SELECTED PASSAGE:

-=-=-

The Federal Bureau of Investigation (FBI) Negotiator Uses Plural Addressing

Igor P. Fesenkoa more
a Igor P. Fesenko

ScD, Chief Editor, Linguistic Cues to Social Meaning, Kyiv, Ukraine. Email: igorfesenko@ukr.net Instagram: @dr_igorfesenko

August 09, 2021

https://doi.org/10.23999/j.lcsm.2021.1.3

Linguistic Cues to Social Meaning 1, December 2021, 7–8.

Under a Creative Commons license

HOW TO CITE THIS ARTICLE (APA STYLE)

Fesenko, I. P. (2021). The Federal Bureau of Investigation (FBI) negotiator uses plural addressing. Linguistic Cues to Social Meaning1, 7–8.

 

SIR TOBY: If thou “thou”-est him some thrice,
it shall not be amiss…
–William Shakespeare, 1601

ARTICLE

An American handbook of negotiating – Never Split the Difference: Negotiating As If Your Life Depended On It by Chris Voss and Tahl Raz in Ukrainian [1] – gives us another example how careful an editor must be to the number of addressing when the translated text gives some advise to possible negotiators with such unforeseeable and highly aggressive counterparts as terrorists, kidnappers or bank robbers. As authors stress, every word and intonation is important in sensitive situations like these. From Shakespeare’s time up to now, using singular number of addressing to the unfamiliar person is irritating both in the English and Ukrainian languages. The wrong number of addressing is counterproductive producing additional aggressiveness and may be the last straw crushing a hardly maintained negotiating process. So, using singular addressing by the Federal Bureau of Investigation (FBI) negotiator in New York in a telephone conversation with a bank robber keeping hostages (p. 38, 41) is not an unimportant fault of a translator, but a critical error, because this inadequately translated way of speaking may be used in a real situation. On the other hand, negotiating in a polite manner using plural addressing, as in the English original text, may be crucial for accomplishing the uneasy conversation.

-=-=-

TASK LIST:
a) List the kinds of unpredictable, highly aggressive counterparts that the article on plural addressing gives as examples.
b) Copy the article on plural addressing word for word, from "Linguistic Cues to Social Meaning 1, December 2021, 7–8." to "to Social Meaning1, 7–8.".

Stored data entries:

-=-=-

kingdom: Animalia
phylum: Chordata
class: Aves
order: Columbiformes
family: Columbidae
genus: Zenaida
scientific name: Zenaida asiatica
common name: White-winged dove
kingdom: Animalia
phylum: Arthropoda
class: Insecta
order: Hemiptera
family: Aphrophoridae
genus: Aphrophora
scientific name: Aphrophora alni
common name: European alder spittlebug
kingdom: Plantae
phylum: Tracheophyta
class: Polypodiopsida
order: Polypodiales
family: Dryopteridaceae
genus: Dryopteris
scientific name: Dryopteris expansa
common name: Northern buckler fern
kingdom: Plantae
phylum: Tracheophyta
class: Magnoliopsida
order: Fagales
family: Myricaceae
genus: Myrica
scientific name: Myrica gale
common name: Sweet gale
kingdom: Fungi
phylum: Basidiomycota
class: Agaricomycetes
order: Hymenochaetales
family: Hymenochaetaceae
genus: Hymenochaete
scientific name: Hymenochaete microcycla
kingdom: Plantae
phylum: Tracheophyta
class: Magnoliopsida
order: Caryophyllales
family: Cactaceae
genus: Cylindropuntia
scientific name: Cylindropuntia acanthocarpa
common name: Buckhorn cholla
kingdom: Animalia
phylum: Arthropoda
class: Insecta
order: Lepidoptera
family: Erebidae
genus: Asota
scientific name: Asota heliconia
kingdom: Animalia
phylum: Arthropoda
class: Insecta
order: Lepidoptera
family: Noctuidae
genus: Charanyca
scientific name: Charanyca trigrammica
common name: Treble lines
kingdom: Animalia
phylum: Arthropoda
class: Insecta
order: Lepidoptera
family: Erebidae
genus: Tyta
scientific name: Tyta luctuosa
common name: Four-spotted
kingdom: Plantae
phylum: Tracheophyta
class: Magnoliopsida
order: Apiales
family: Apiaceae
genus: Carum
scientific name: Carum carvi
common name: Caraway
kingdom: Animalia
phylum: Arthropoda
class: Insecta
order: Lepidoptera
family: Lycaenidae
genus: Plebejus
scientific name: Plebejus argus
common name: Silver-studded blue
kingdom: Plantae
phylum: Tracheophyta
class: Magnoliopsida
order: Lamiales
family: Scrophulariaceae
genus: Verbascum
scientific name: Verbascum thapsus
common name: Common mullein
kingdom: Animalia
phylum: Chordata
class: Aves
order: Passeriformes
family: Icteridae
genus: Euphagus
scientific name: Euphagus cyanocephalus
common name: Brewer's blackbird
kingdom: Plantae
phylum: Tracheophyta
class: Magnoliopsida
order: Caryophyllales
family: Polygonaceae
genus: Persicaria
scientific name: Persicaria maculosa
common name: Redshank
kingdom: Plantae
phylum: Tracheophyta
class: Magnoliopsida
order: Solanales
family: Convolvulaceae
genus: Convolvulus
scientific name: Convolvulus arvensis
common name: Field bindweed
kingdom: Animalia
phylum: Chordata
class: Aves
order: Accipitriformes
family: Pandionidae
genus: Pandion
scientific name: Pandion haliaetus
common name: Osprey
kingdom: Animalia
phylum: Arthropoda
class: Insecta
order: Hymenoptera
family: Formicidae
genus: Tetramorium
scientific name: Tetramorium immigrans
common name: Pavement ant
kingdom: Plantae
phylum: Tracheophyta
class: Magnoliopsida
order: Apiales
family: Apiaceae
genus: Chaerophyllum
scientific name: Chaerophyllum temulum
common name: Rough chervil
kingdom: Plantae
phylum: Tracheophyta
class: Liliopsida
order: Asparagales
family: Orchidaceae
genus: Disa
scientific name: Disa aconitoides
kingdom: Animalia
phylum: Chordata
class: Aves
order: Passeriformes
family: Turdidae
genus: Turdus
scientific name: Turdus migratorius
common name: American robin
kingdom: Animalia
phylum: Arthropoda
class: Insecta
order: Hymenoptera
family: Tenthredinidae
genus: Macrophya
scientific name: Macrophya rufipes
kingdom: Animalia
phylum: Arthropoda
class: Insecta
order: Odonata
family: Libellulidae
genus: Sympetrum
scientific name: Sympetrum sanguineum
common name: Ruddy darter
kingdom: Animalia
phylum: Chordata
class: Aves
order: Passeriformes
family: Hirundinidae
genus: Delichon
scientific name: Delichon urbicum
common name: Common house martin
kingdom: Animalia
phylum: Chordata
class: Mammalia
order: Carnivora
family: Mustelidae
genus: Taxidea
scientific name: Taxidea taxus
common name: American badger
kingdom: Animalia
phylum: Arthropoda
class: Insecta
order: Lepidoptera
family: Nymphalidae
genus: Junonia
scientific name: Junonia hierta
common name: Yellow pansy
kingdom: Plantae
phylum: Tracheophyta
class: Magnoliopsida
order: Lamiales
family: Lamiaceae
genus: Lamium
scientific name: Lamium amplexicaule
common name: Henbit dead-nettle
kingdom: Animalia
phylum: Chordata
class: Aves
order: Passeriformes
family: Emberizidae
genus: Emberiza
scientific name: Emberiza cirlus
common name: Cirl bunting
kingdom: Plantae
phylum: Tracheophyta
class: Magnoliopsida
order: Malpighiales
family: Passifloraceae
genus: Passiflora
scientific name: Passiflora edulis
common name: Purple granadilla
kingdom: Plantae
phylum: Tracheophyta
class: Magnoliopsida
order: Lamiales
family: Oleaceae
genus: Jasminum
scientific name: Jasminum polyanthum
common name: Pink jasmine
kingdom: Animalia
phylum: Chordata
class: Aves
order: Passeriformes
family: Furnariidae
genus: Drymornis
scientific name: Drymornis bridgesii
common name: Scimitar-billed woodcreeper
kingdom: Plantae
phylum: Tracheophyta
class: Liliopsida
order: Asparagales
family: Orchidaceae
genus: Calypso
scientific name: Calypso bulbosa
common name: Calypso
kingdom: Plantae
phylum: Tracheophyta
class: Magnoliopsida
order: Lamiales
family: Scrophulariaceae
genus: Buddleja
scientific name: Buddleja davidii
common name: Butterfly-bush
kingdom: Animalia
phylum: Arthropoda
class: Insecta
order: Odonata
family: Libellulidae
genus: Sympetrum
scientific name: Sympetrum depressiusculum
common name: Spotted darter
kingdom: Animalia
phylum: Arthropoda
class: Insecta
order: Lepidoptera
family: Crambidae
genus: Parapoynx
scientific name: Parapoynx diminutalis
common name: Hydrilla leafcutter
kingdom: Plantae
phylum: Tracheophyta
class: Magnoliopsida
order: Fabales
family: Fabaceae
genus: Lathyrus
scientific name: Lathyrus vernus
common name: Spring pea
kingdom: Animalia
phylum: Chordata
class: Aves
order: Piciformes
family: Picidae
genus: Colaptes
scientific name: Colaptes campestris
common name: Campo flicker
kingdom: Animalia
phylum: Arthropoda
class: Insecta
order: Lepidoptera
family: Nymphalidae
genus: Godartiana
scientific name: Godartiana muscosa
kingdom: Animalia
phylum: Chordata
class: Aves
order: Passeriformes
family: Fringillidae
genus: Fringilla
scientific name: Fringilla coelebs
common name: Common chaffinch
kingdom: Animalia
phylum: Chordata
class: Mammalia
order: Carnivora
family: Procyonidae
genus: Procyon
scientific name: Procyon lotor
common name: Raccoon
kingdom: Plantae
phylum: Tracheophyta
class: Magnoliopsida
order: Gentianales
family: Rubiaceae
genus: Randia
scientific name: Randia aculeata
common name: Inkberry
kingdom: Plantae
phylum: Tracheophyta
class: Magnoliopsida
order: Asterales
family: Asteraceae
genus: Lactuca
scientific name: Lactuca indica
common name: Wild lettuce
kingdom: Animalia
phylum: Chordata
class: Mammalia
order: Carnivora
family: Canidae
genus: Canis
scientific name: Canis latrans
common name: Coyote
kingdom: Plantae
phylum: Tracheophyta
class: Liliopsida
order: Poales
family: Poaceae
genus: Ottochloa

-=-=-

WORKED ANSWERS:
a) terrorists, kidnappers, bank robbers

b)
Linguistic Cues to Social Meaning 1, December 2021, 7–8.

Under a Creative Commons license

HOW TO CITE THIS ARTICLE (APA STYLE)

Fesenko, I. P. (2021). The Federal Bureau of Investigation (FBI) negotiator uses plural addressing. Linguistic Cues to Social Meaning1, 7–8.